Instructions to follow:
Can you pull out every line of the records that contains the word "Köln"?

:: Given entries ::

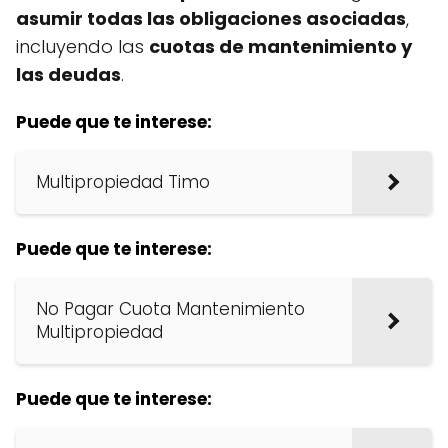
asumir todas las obligaciones asociadas
,
incluyendo las
cuotas de mantenimiento y
las deudas
.
Puede que te interese:
Multipropiedad Timo
Puede que te interese:
No Pagar Cuota Mantenimiento
Multipropiedad
Puede que te interese:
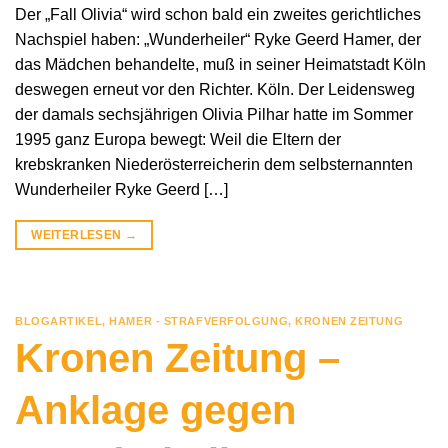
Der „Fall Olivia“ wird schon bald ein zweites gerichtliches
Nachspiel haben: „Wunderheiler“ Ryke Geerd Hamer, der
das Mädchen behandelte, muß in seiner Heimatstadt Köln
deswegen erneut vor den Richter. Köln. Der Leidensweg
der damals sechsjährigen Olivia Pilhar hatte im Sommer
1995 ganz Europa bewegt: Weil die Eltern der
krebskranken Niederösterreicherin dem selbsternannten
Wunderheiler Ryke Geerd […]
WEITERLESEN
→
BLOGARTIKEL
,
HAMER - STRAFVERFOLGUNG
,
KRONEN ZEITUNG
Kronen Zeitung –
Anklage gegen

:::

Answer space:
das Mädchen behandelte, muß in seiner Heimatstadt Köln
deswegen erneut vor den Richter. Köln. Der Leidensweg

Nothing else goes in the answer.